Sur le point d’éternuer depuis 8 mois, il n’en peut plus et réclame l’euthanasie

TOURS, INDRE-ET-LOIRE – Sébastien, Tourangeau de 37 ans, vit un enfer. Bloqué dans une phase de pré-éternuement depuis de longs mois, il n’est plus capable de mener une vie normale. Ayant perdu son emploi puis sa compagne, il ne voit plus aucune raison de s’accrocher à la vie et réclame l’euthanasie. Reportage.

C’est lors d’un banal repas de famille dominical que la vie de Sébastien prend un triste tournant. Prenant la parole devant sa compagne, ses parents et beau-parents pour annoncer sa promotion, le commercial sent un éternuement monter. Debout devant sa famille, figé la bouche ouverte, les yeux mi-clos et un doigt sous son nez, il l’attend. Seulement voilà : non seulement l’éternuement n’arrive pas, mais la sensation et les symptômes du “pré-éternuement” restent. Au bout de plusieurs minutes, certains commencent à se poser des questions.
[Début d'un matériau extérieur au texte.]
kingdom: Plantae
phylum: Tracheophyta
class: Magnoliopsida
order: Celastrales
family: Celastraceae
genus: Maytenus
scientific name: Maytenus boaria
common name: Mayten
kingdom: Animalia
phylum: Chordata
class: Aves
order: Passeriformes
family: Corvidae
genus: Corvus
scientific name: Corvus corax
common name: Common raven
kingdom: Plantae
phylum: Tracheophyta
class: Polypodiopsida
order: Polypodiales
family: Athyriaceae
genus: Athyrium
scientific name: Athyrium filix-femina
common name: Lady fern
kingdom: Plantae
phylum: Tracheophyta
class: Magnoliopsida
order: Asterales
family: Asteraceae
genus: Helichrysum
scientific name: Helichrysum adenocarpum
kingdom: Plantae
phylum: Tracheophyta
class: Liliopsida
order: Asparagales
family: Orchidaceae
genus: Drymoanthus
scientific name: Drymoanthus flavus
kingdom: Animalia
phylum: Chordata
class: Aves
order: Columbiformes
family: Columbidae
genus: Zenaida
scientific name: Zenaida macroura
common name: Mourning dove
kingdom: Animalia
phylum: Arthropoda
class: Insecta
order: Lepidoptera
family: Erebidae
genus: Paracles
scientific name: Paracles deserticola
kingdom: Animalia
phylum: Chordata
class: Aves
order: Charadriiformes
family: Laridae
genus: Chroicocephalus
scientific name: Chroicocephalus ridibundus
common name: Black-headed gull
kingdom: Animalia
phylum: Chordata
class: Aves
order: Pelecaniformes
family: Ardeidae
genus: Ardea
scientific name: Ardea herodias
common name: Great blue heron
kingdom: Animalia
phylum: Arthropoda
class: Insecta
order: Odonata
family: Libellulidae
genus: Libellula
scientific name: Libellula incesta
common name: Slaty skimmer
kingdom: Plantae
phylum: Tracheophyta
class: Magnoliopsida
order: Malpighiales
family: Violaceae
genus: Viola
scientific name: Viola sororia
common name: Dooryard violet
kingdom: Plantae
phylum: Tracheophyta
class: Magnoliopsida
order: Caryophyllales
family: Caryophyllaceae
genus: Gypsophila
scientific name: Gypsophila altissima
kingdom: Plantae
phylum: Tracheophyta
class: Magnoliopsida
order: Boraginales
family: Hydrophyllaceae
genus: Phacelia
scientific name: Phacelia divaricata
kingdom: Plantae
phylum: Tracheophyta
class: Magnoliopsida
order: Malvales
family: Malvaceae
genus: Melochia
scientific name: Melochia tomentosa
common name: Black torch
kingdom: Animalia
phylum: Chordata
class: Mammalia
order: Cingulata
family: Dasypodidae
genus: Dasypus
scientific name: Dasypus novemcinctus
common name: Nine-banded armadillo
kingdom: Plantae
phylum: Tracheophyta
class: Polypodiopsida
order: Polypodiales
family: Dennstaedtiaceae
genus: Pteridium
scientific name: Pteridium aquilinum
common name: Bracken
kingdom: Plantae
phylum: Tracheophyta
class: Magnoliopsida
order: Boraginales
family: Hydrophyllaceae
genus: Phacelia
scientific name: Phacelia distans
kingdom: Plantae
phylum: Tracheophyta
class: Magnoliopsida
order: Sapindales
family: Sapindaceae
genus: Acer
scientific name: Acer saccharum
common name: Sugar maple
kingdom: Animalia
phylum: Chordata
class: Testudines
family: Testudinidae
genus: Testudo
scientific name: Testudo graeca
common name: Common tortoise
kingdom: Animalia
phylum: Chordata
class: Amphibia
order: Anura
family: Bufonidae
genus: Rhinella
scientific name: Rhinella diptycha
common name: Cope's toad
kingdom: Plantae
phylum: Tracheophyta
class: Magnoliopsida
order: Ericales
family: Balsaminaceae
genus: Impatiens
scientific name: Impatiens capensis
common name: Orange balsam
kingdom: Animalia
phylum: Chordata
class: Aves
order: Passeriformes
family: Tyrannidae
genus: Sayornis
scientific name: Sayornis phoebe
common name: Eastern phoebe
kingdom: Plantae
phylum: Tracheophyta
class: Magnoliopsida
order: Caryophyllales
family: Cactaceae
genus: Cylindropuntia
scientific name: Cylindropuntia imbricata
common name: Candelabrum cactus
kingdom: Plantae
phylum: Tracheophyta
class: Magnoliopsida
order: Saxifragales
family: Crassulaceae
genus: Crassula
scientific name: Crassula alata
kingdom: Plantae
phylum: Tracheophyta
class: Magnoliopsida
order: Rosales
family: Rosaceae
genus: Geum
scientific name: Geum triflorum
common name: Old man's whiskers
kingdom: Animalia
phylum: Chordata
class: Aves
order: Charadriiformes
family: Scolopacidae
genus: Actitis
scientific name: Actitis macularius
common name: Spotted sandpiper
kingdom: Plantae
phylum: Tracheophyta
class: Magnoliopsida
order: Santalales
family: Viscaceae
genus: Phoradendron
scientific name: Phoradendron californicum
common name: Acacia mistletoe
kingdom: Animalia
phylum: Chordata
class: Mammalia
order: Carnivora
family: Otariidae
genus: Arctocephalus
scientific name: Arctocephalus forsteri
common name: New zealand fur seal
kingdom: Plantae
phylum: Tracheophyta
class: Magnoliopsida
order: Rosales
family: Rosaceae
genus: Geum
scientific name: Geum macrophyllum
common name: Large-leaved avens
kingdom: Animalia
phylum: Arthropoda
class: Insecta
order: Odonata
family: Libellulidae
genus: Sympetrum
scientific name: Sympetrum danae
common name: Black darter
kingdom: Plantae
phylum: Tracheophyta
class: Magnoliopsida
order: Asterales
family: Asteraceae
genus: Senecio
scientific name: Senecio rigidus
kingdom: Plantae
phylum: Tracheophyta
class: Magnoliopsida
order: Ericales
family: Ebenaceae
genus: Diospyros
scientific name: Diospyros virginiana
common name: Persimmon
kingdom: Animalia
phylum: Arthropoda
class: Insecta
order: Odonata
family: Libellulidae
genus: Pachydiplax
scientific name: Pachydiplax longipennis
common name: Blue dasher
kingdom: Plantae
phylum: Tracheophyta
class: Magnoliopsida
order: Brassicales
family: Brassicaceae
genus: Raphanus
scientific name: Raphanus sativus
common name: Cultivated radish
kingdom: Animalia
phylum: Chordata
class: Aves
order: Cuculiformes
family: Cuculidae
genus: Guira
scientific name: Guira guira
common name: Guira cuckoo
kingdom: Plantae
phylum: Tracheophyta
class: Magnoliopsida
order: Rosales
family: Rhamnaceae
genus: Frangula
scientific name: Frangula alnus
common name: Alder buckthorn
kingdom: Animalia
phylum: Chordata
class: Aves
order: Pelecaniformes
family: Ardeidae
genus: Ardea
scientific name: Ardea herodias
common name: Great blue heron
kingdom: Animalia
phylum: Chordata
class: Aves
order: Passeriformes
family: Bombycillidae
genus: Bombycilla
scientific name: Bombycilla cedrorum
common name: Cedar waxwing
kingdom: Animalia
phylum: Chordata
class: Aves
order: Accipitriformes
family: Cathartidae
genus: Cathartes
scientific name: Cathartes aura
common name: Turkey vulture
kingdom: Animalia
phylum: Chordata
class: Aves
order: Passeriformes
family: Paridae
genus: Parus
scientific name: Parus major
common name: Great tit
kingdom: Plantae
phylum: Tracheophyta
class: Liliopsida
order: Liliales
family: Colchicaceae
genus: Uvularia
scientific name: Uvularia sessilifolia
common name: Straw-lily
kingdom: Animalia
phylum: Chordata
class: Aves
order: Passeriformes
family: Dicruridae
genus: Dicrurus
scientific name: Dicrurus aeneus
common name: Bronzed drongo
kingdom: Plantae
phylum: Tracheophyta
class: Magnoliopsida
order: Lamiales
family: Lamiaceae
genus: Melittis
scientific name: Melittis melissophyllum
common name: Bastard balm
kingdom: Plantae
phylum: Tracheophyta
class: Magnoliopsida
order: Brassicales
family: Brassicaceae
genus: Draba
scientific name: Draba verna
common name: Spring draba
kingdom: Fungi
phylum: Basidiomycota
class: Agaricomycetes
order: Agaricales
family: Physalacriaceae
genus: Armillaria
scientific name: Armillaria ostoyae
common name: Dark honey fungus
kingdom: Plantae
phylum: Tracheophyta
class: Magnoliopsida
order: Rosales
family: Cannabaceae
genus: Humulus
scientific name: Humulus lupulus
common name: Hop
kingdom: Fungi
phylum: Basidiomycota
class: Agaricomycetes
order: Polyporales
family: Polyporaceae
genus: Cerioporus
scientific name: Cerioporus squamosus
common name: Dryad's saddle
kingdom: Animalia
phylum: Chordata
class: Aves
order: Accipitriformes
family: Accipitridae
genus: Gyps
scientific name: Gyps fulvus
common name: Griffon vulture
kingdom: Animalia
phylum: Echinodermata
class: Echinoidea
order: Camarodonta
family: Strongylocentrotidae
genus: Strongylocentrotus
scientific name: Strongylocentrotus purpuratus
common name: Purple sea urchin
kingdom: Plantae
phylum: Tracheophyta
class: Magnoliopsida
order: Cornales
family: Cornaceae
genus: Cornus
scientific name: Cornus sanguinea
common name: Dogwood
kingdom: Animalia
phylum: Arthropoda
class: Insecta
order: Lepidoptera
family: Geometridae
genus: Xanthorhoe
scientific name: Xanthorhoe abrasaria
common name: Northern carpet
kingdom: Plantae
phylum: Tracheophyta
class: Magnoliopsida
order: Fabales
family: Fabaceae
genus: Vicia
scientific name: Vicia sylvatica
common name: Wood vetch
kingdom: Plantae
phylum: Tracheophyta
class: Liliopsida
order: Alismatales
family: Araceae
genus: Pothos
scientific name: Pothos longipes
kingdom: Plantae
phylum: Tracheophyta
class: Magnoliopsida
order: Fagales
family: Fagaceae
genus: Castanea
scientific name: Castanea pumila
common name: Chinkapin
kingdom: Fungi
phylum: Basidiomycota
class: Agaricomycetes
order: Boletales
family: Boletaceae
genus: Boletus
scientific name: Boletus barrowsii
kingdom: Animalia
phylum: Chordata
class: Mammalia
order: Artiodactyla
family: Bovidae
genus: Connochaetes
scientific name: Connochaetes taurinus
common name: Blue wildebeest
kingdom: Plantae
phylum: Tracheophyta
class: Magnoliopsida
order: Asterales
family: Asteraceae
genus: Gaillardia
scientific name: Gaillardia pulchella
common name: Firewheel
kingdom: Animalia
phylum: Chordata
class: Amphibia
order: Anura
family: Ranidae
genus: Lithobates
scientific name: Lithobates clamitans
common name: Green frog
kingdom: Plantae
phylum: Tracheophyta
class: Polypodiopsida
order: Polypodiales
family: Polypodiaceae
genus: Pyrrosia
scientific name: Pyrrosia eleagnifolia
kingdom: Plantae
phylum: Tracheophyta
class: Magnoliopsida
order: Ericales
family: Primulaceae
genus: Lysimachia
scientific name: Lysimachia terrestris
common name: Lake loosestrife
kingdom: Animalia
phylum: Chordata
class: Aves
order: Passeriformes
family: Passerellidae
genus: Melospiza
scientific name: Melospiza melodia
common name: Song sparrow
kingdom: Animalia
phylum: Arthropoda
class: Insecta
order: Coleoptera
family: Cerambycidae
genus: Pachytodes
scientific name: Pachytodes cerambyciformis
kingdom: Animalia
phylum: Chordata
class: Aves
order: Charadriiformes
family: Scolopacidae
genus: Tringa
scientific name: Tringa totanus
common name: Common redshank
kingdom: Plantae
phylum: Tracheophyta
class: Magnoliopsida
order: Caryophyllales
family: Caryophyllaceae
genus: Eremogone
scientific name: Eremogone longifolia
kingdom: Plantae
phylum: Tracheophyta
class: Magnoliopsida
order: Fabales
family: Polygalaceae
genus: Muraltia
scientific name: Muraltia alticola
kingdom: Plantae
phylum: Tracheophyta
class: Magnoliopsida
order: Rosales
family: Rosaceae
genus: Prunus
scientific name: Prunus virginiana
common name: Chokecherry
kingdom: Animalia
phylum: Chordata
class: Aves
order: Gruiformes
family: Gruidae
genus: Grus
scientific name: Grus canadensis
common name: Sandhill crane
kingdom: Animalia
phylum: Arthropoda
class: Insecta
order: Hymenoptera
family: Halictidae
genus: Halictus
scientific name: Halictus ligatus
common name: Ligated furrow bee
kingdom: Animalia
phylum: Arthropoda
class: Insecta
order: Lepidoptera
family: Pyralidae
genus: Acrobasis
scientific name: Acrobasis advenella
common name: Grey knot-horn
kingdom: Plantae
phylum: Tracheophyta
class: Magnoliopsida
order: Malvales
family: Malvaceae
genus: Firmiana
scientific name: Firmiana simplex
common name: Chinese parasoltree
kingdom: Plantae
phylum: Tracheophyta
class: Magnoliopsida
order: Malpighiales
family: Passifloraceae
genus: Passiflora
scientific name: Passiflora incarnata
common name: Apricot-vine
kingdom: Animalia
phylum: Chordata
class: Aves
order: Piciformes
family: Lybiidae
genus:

Véronika, l’ex-compagne de Sébastien, a été la première a réagir «Au bout de 6 ou 7 minutes, j’ai cru à une blague, mais Sébastien n’a pas beaucoup d’humour, il est toujours sérieux à propos de tout. Je lui ai demandé si ça allait mais à part “aaaaahhh… aaaahhhh…” il ne disait rien d’autre ».

Le temps passe, sans que la situation de Sébastien ne s’améliore. Toujours sur le point d’éternuer, l’homme semble figé dans une situation d’urgence qui l’empêche de se concentrer sur quoi que ce soit. Sollicitée par la famille,la médecine n’a malheureusement aucune explication ni traitement. Pour le docteur Pierre-Louis Müller, chercheur en oto-rhino-laryngologie, il s’agit là du plus grand mystère de sa carrière : « Je n’ai jamais vu cela de toute ma vie, c’est aussi intéressant que malheureux. Nous avons tout essayé pour provoquer l’éternuement : poivre, lumière vive, courants d’air froids… tout ce que nous avons réussi à faire, me semble-t-il, c’est d’ajouter des éternuements en attente derrière celui-là.. ce qui n’a fait qu’empirer la situation ».

Ses capacités motrices et intellectuelles fortement réduites, Sébastien n’arrive pas à mettre lui-même fin à ses jours. Demandant régulièrement par écrit à ses proches de “l’aider à en finir”, ces derniers ne semblent pas enclins à considérer la requête. « Ça finira bien par sortir, ça finit toujours par sortir » déclarait avec sagesse la mère de Sébastien en lui essuyant la bouche.